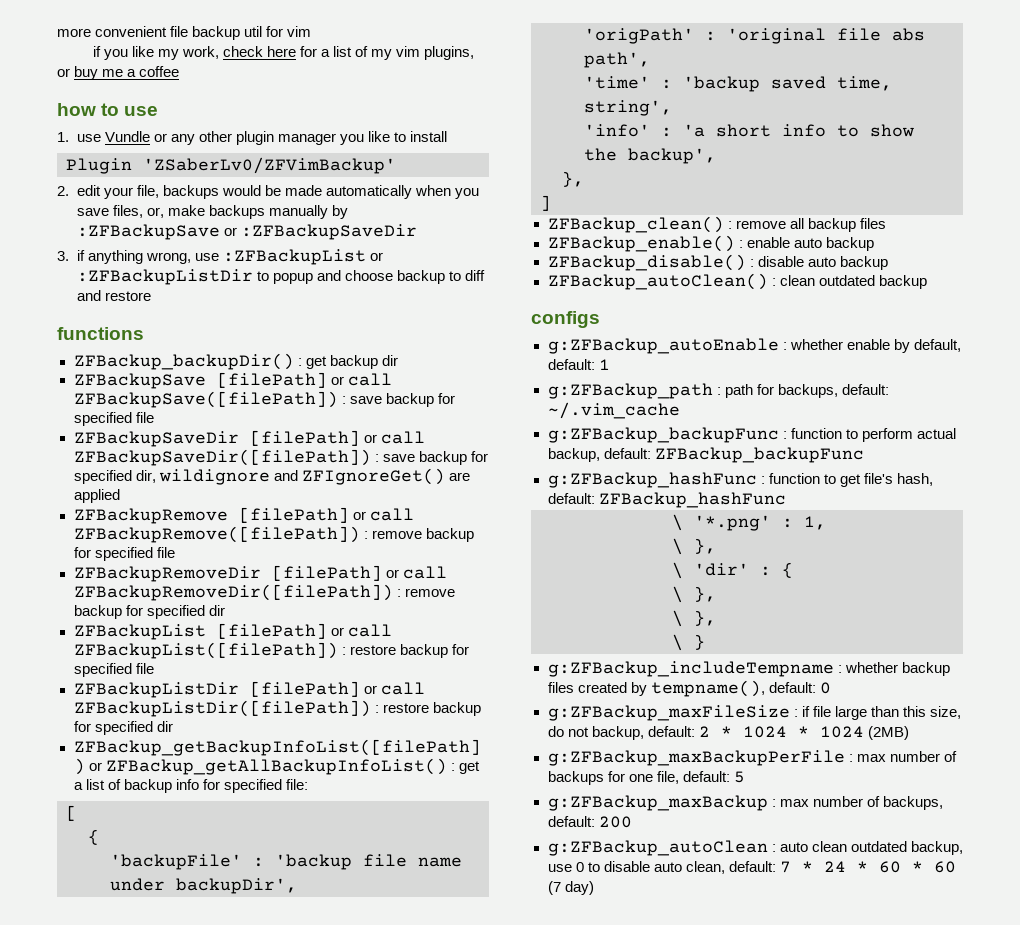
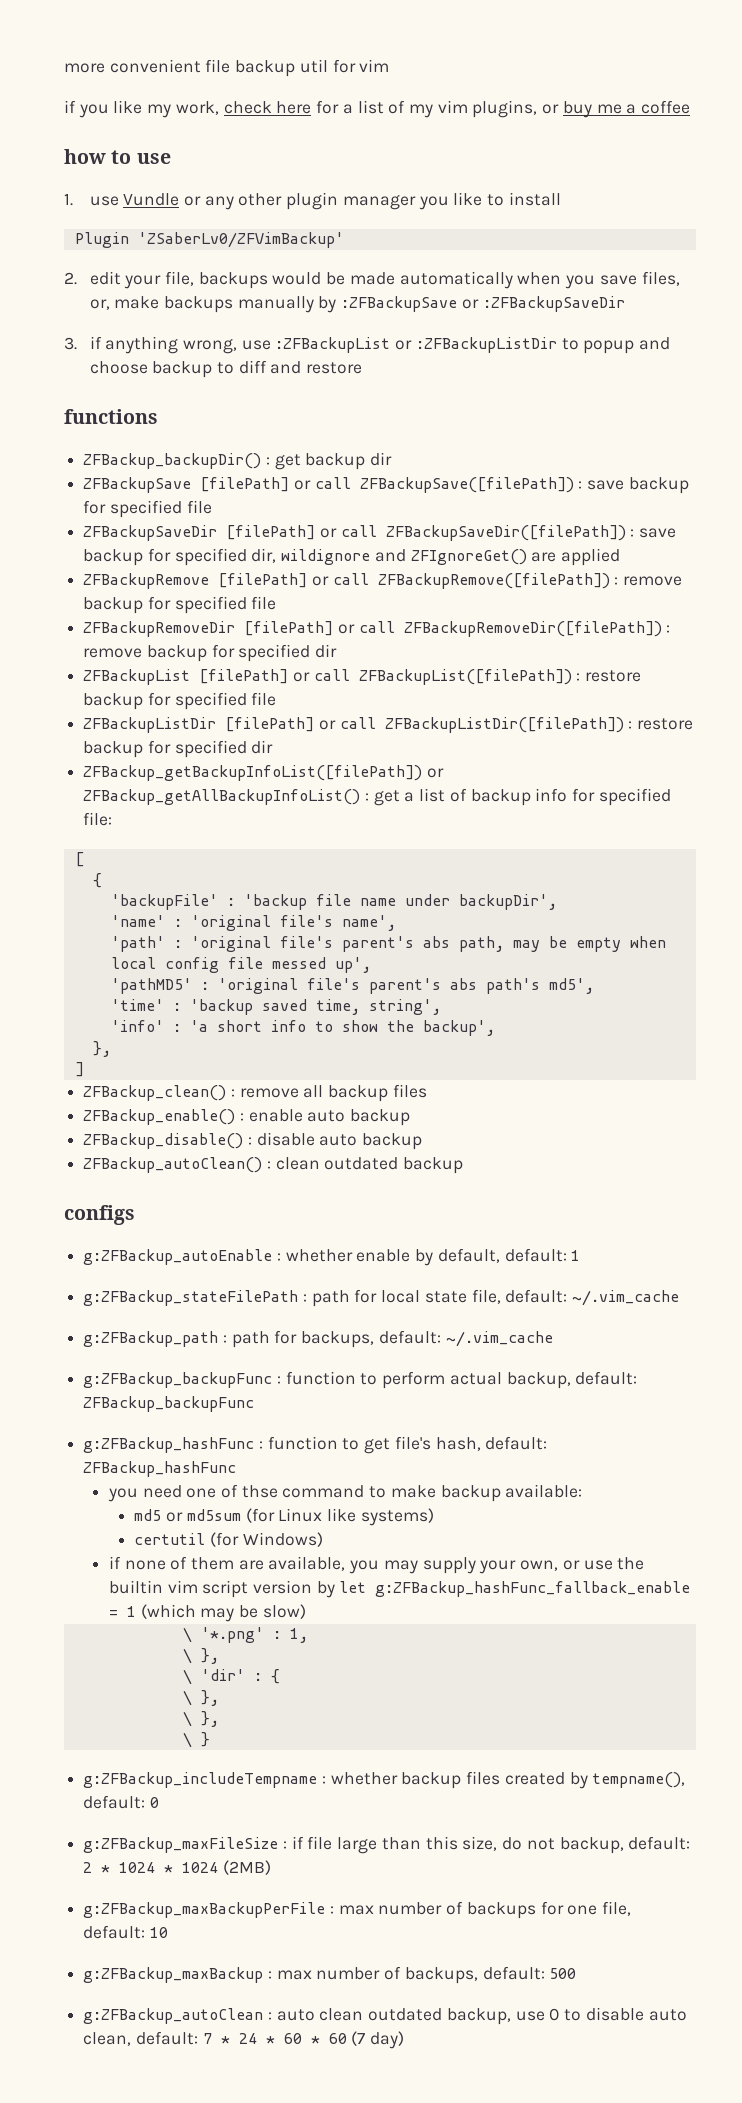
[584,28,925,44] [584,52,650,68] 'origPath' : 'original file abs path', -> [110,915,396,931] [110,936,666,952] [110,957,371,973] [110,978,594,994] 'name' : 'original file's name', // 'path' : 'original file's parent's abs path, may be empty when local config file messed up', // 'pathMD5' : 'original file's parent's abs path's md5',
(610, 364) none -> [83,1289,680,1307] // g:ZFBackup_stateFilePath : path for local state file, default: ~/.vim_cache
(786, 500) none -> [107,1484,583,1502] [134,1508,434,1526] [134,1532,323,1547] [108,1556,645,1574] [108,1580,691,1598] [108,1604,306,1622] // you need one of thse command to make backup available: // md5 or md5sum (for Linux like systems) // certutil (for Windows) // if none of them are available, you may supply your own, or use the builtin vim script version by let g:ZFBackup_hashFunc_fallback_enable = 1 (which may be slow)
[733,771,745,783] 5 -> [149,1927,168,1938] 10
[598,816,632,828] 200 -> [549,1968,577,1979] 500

* * *

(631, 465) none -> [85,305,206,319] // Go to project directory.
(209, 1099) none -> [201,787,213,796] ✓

---

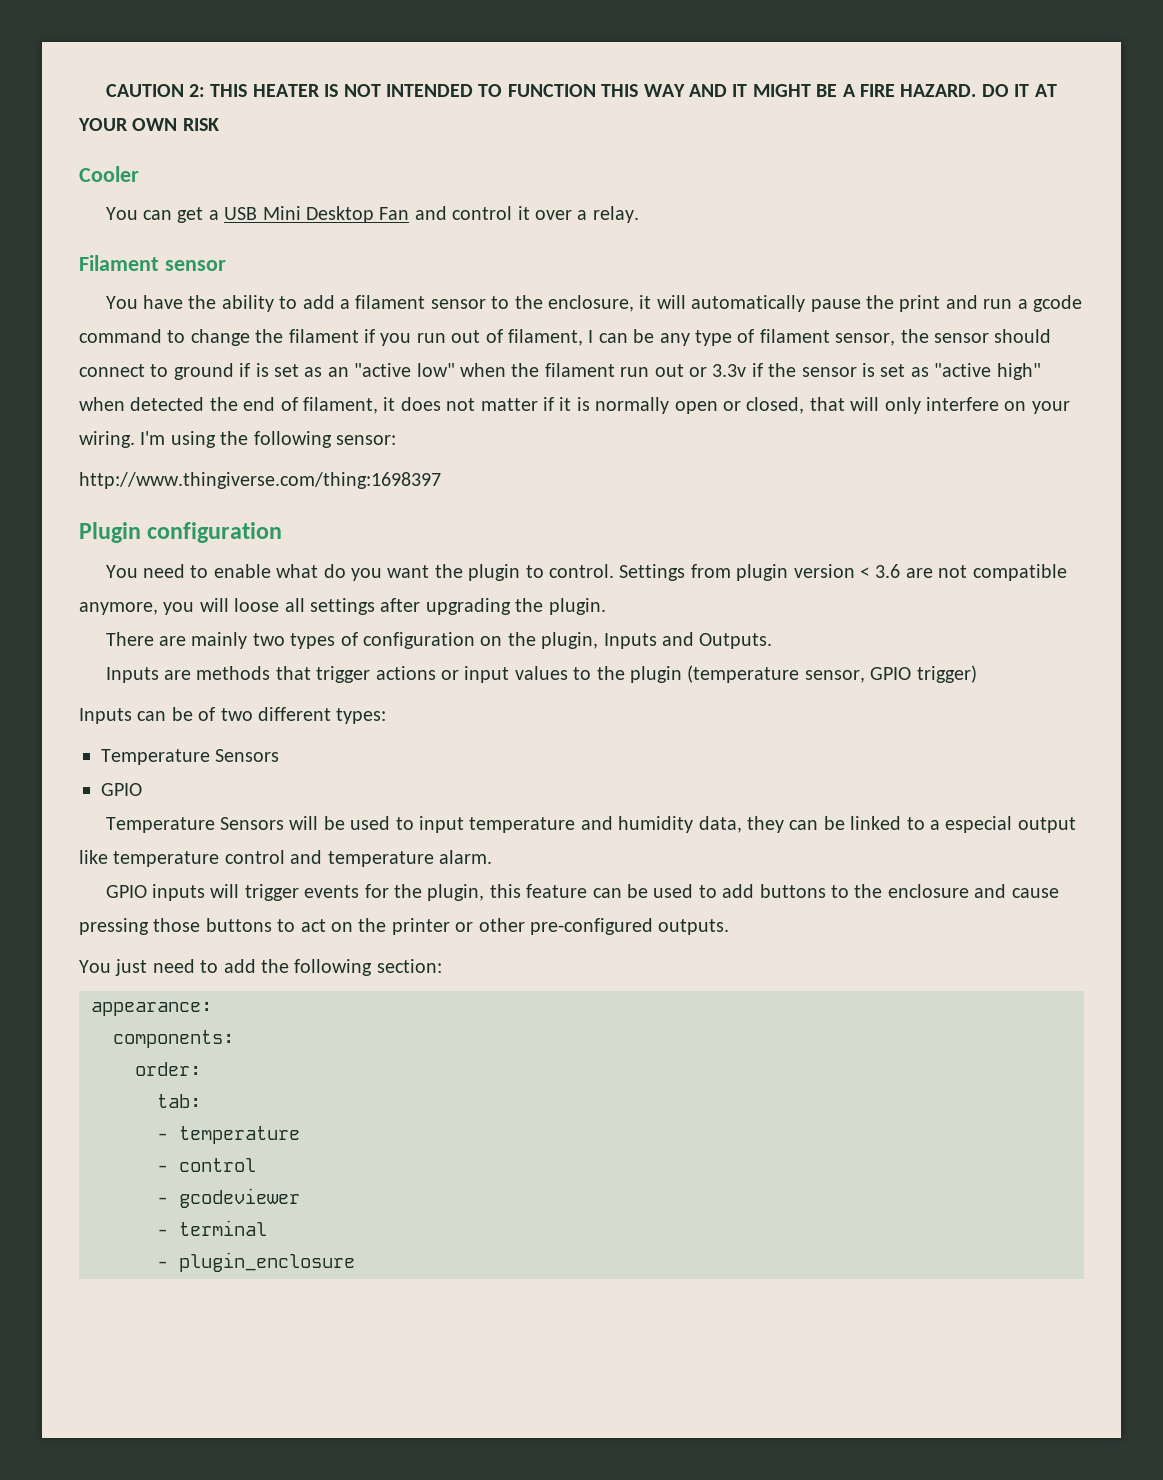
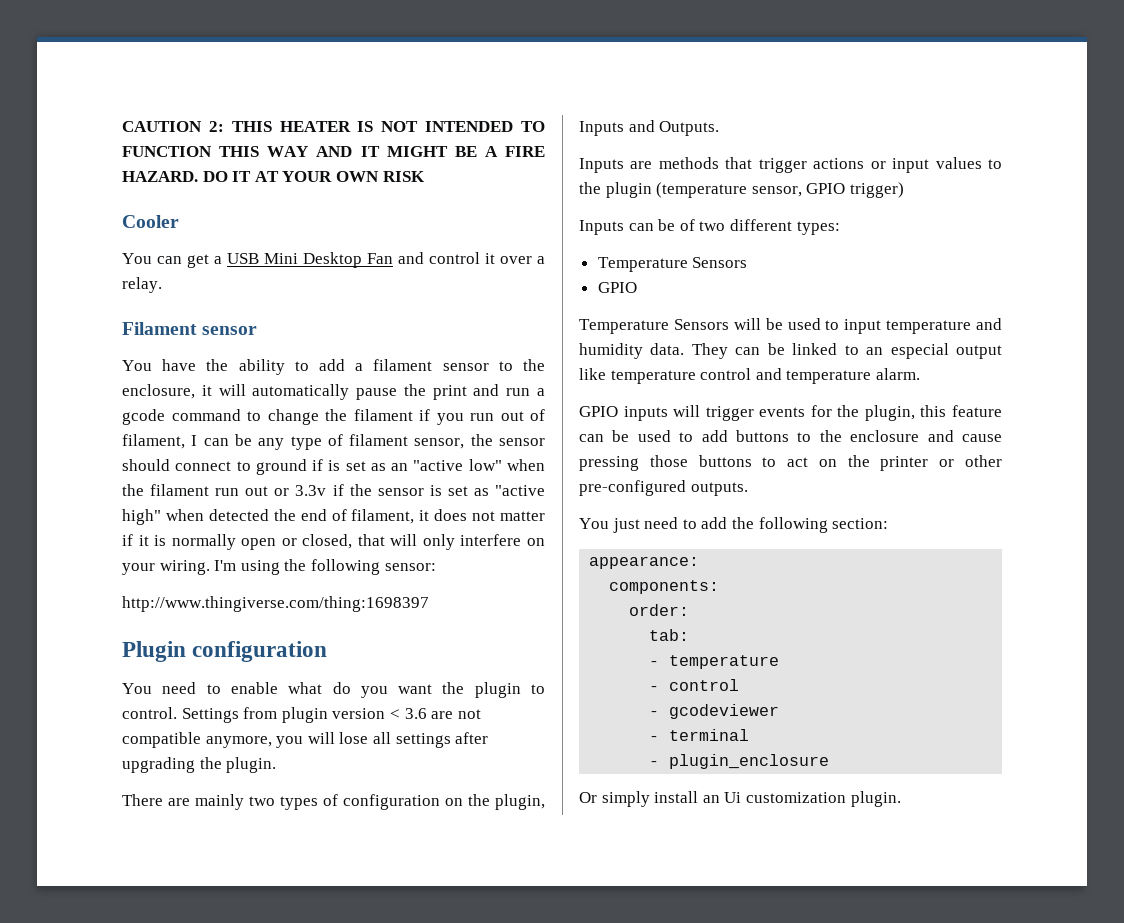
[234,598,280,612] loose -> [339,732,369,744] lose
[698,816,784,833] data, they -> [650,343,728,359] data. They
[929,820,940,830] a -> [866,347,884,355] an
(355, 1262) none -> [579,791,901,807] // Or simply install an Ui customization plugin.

How to complete this task >>
Please return the lines above that run from the line containing "[698,816,784,833] data, they" to the line containing "(355, 1262) none", inclusive, exactly and with no other lines.

Answer box >>
[698,816,784,833] data, they -> [650,343,728,359] data. They
[929,820,940,830] a -> [866,347,884,355] an
(355, 1262) none -> [579,791,901,807] // Or simply install an Ui customization plugin.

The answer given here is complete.